CNRS, INP, Inst Neurophysiopathol, Faculté de Pharmacie de Marseille, Aix Marseille University, 13385, Marseille, France.
Service pharmacie, CHU Hôpital de La Timone, APHM, Marseille, France.
Bull Math Biol. 2019 Mar;81(3):722-758. doi: 10.1007/s11538-018-0531-2. Epub 2018 Nov 27.
Microtubules (MTs) are protein filaments found in all eukaryotic cells which are crucial for many cellular processes including cell movement, cell differentiation, and cell division. Due to their role in cell division, they are often used as targets for chemotherapy drugs used in cancer treatment. Experimental studies of MT dynamics have played an important role in the development and administration of many novel cancer drugs; however, a complete description of MT dynamics is lacking. Here, we propose a new mathematical model for MT dynamics, that can be used to study the effects of chemotherapy drugs on MT dynamics. Our model consists of a growth-fragmentation equation describing the dynamics of a length distribution of MTs, coupled with two ODEs that describe the dynamics of free GTP- and GDP-tubulin concentrations (the individual dimers that comprise of MTs).
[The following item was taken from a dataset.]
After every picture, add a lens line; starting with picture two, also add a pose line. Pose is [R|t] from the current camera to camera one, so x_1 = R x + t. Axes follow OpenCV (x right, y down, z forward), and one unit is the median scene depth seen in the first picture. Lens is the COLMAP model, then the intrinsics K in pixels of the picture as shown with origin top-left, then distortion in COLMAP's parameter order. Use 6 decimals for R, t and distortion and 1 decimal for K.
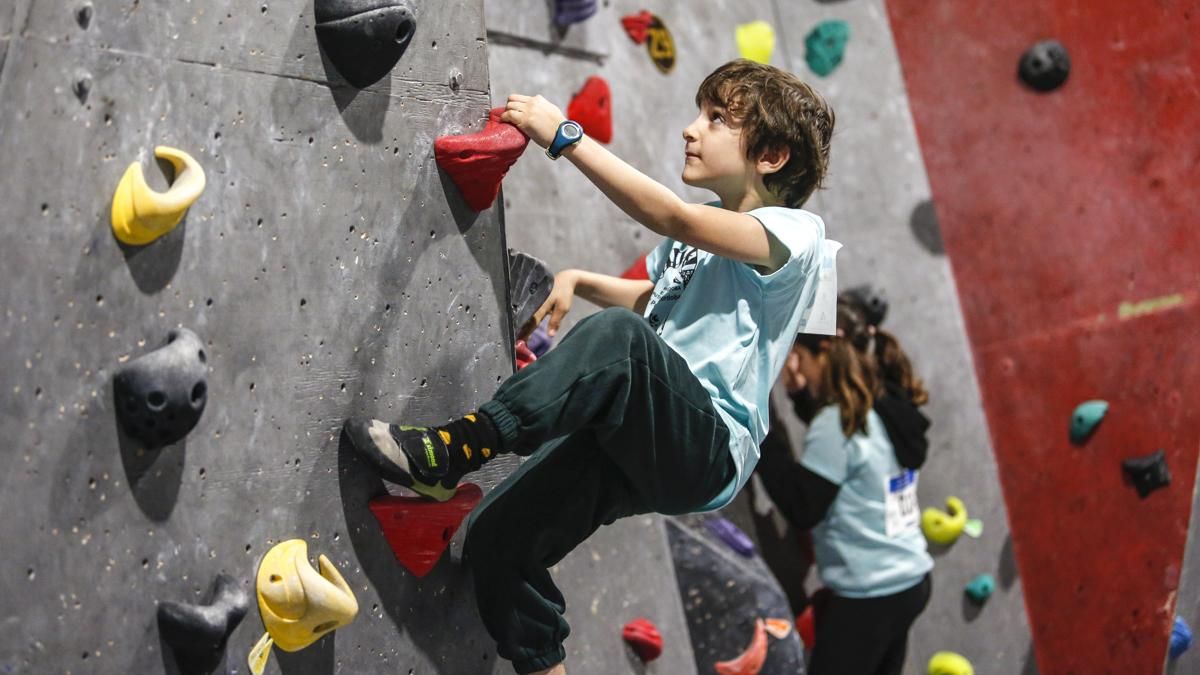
lens RADIAL K [[2468.8, 0, 570.5], [0, 2468.8, 306.1], [0, 0, 1]] dist [-0.277570, 0.000000]
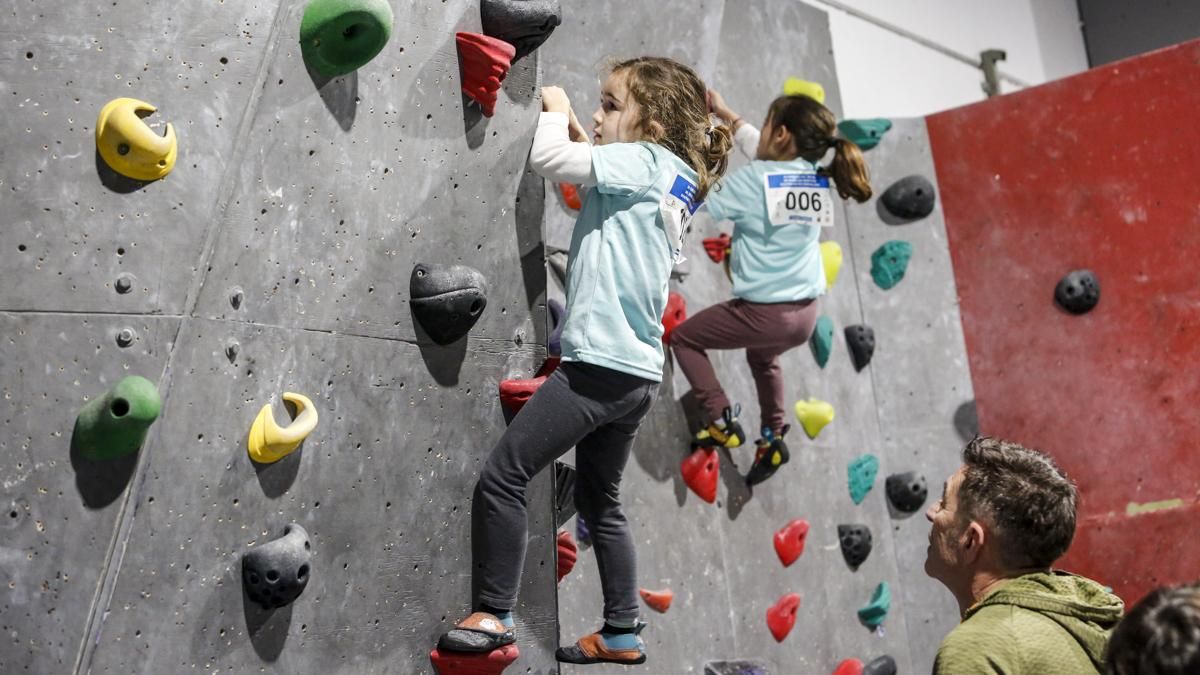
lens RADIAL K [[2468.8, 0, 602.0], [0, 2468.8, 339.2], [0, 0, 1]] dist [-0.277570, 0.000000]
pose [[0.996454, 0.063074, -0.055689, 0.074194], [-0.064737, 0.997493, -0.028570, -0.058485], [0.053748, 0.032074, 0.998039, -0.328531]]
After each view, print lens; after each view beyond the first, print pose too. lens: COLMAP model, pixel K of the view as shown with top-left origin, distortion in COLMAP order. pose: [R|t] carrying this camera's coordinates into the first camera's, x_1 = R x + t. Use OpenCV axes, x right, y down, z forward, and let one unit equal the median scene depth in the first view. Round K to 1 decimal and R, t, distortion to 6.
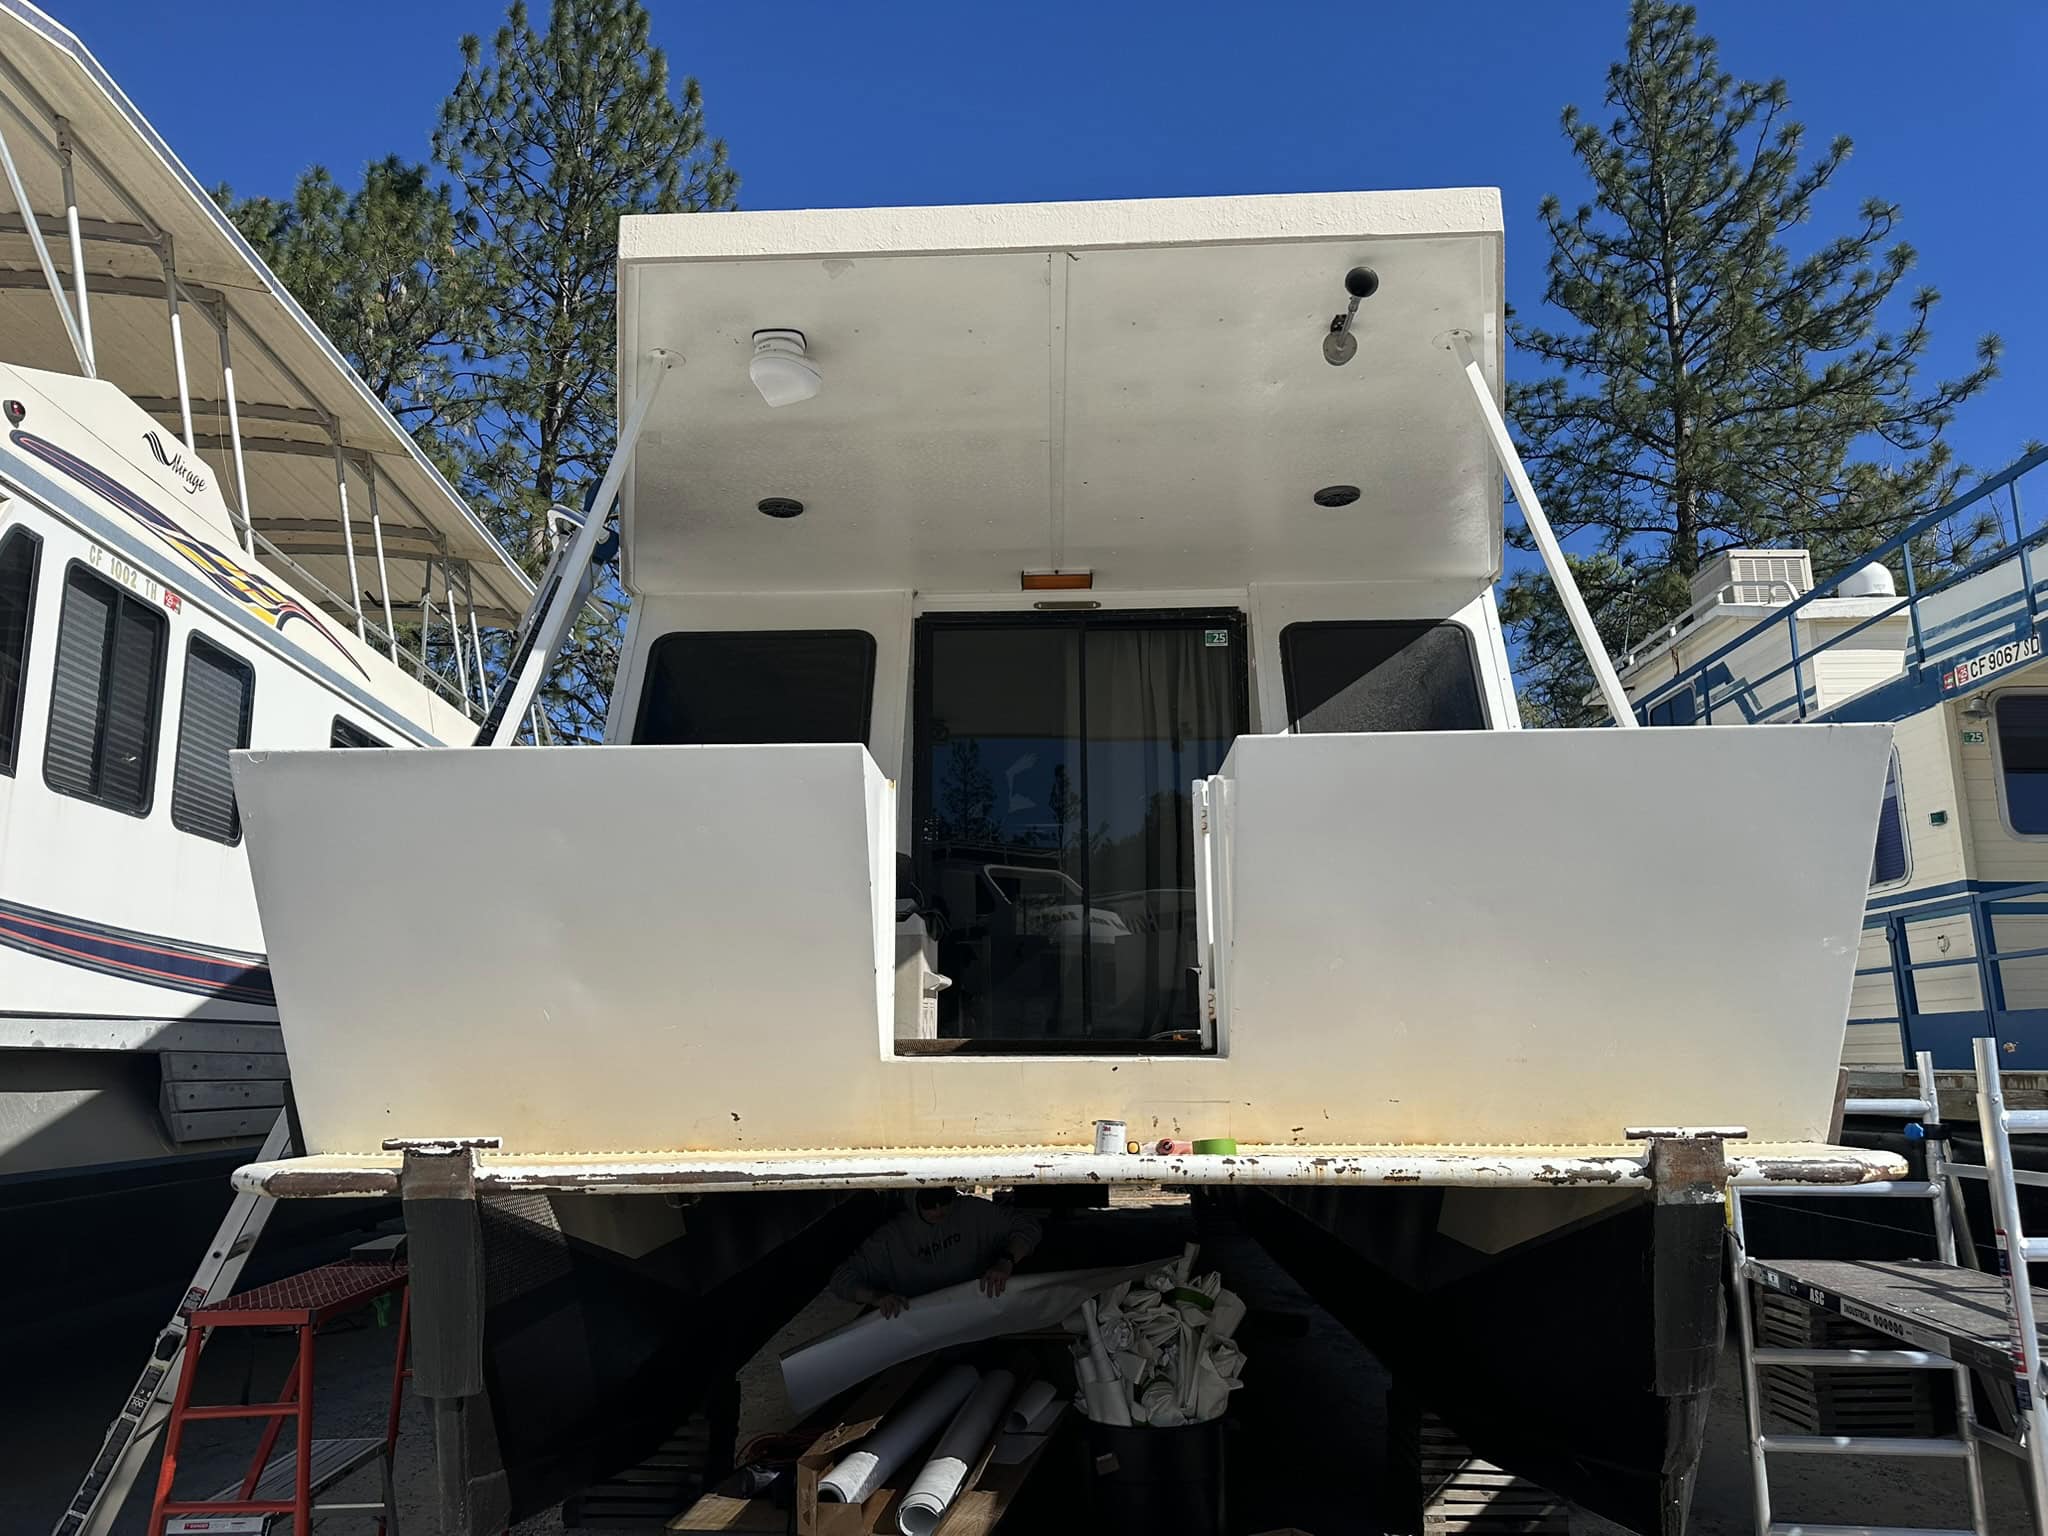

Here, we prove the well-posedness of our system and perform a numerical exploration of the influence of certain model parameters on the systems dynamics. In particular, we focus on a qualitative description for how a certain class of destabilizing drugs, the vinca alkaloids, alter MT dynamics. Through variation of certain model parameters which we know are altered by these drugs, we make comparisons between simulation results and what is observed in in vitro studies.
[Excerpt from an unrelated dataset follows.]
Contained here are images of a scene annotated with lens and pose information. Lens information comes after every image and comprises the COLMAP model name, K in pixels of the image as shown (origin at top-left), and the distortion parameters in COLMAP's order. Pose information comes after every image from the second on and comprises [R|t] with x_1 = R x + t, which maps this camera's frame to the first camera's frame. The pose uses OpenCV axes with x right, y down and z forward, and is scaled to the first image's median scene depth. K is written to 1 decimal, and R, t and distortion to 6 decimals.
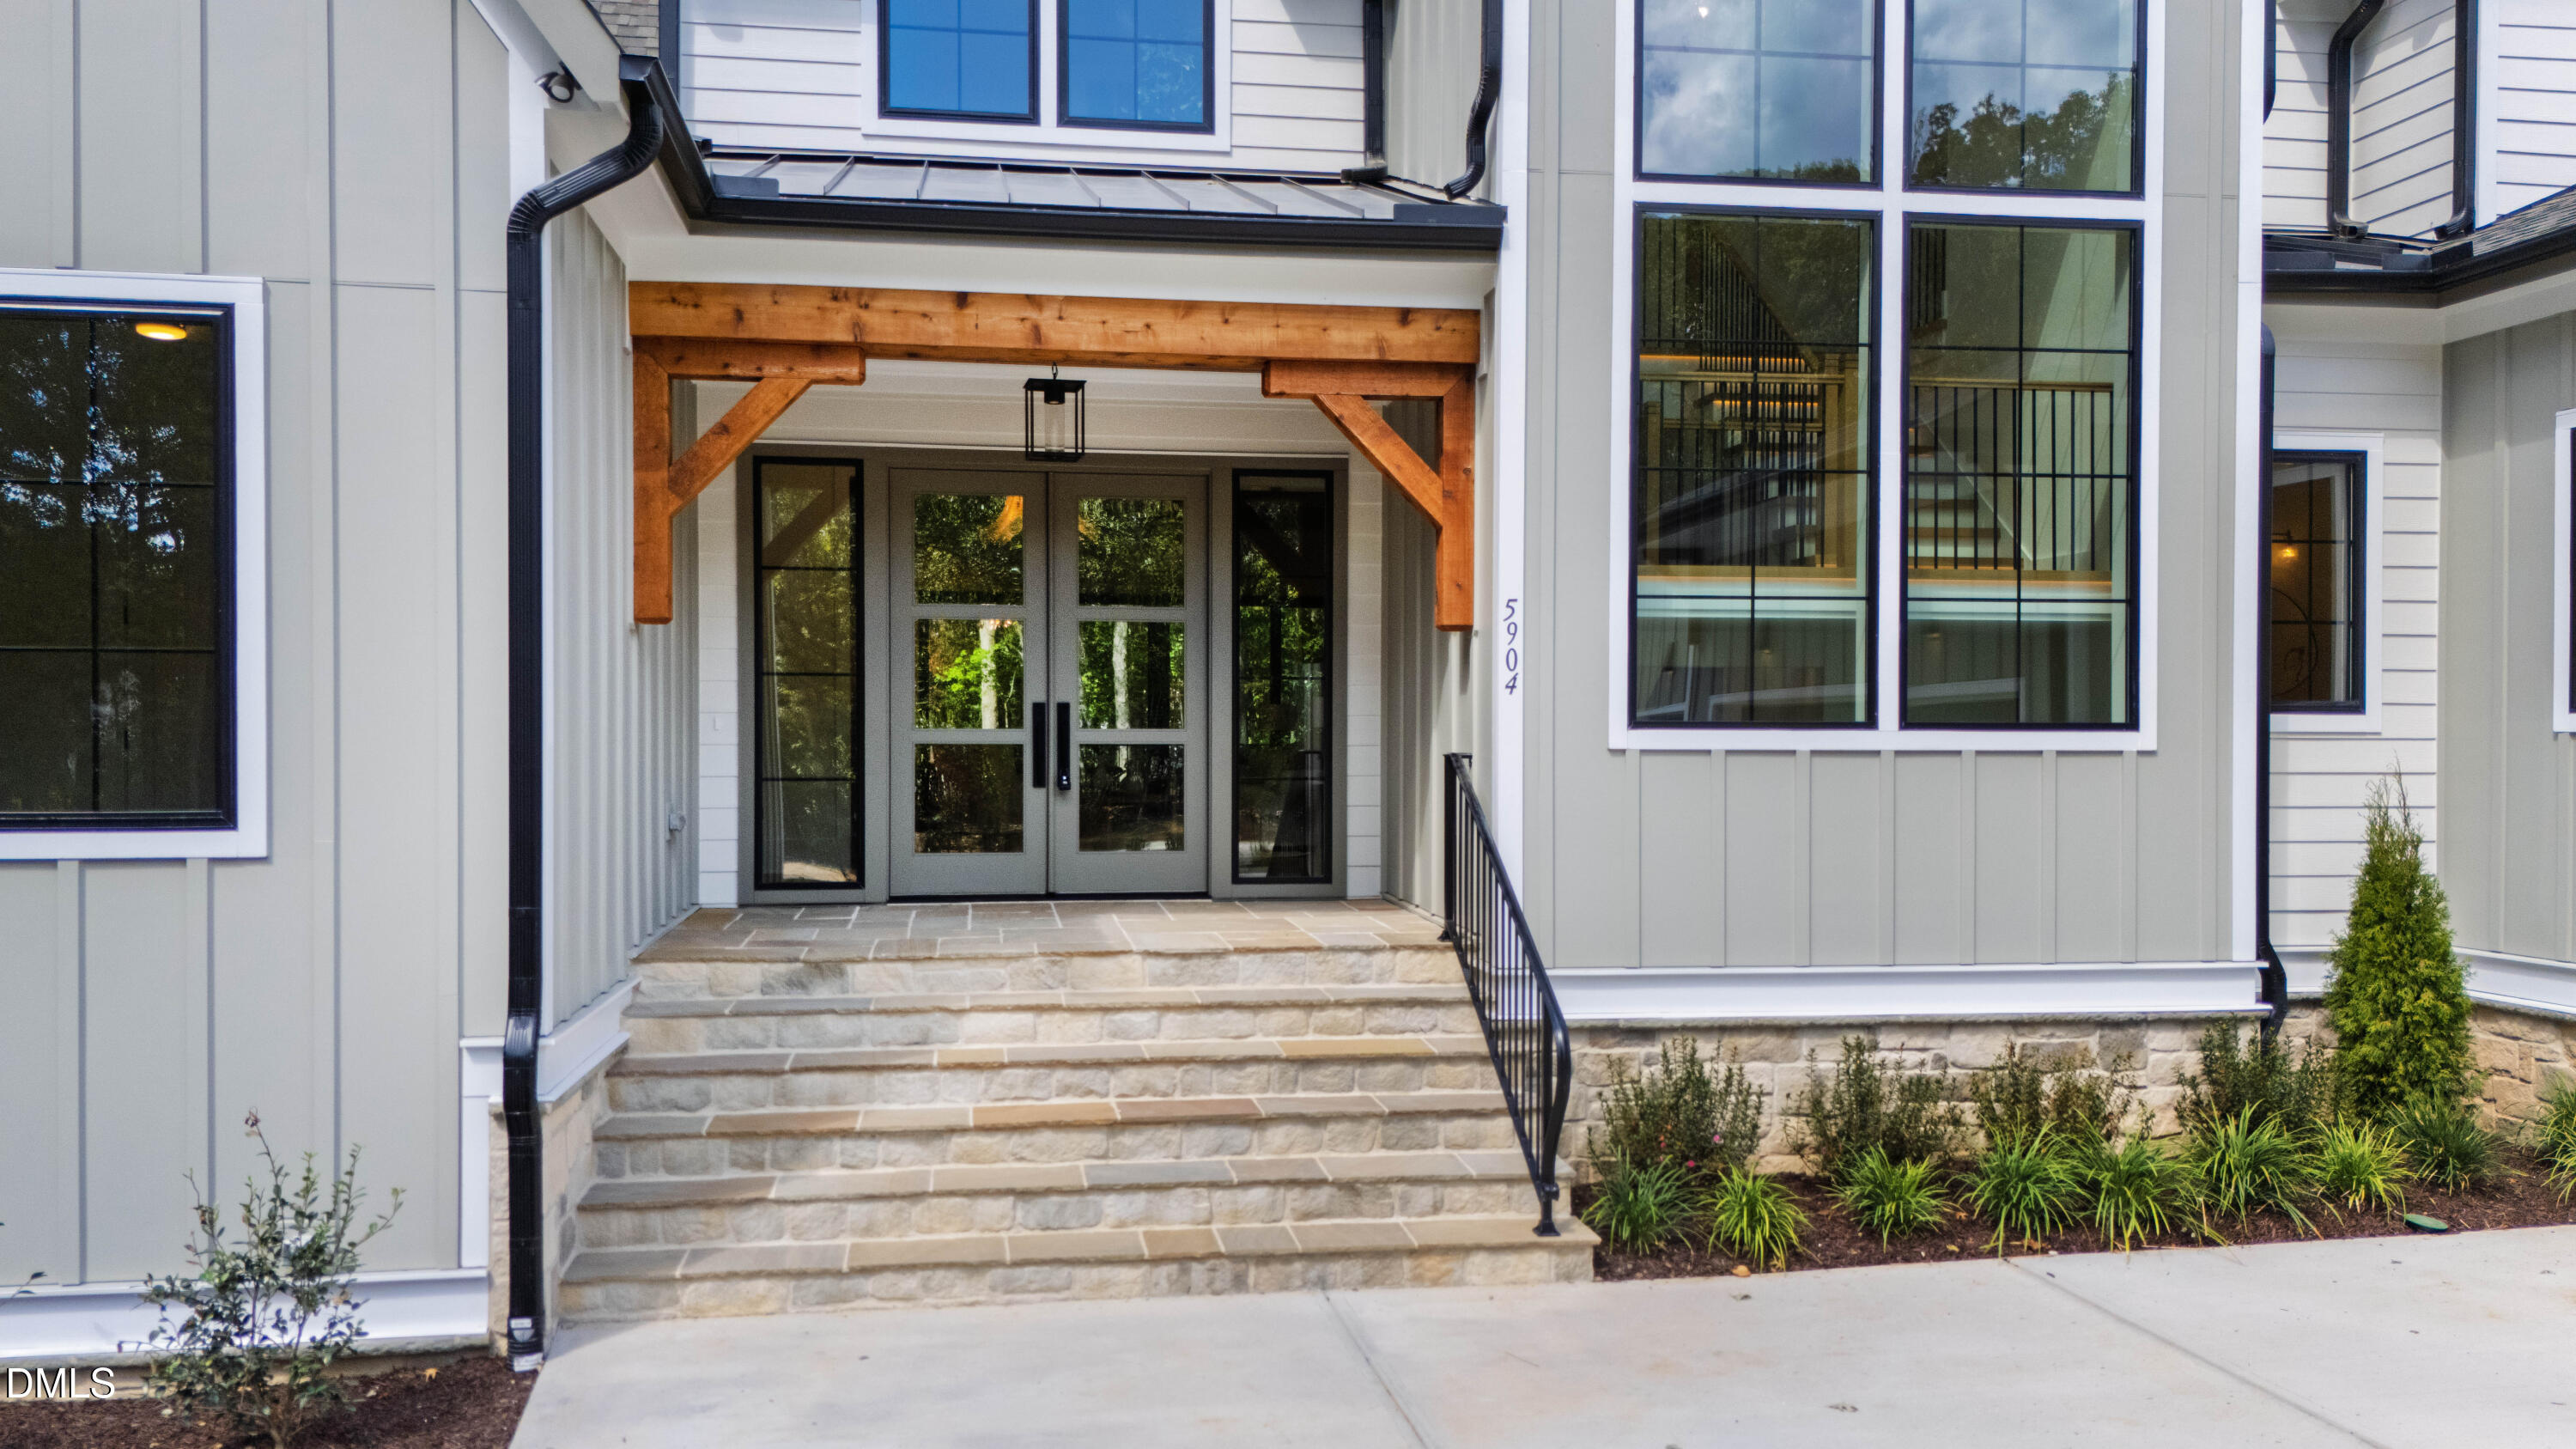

微管(MTs)是所有真核细胞中发现的蛋白质丝,对于许多细胞过程至关重要,包括细胞运动、细胞分化和细胞分裂。由于它们在细胞分裂中的作用,它们经常被用作癌症治疗中化疗药物的靶点。对 MT 动力学的实验研究在许多新型癌症药物的开发和管理中发挥了重要作用;然而,对 MT 动力学的描述还不完整。在这里,我们提出了一个新的 MT 动力学数学模型,可用于研究化疗药物对 MT 动力学的影响。我们的模型由一个描述 MT 长度分布动力学的生长-断裂方程组成,与两个描述游离 GTP-和 GDP-微管蛋白浓度(构成 MT 的单个二聚体)动力学的 ODE 耦合。在这里,我们证明了我们系统的适定性,并对某些模型参数对系统动力学的影响进行了数值探讨。特别是,我们关注一类不稳定药物(长春花生物碱)如何改变 MT 动力学。通过改变我们知道这些药物会改变的某些模型参数,我们将模拟结果与体外研究中的观察结果进行比较。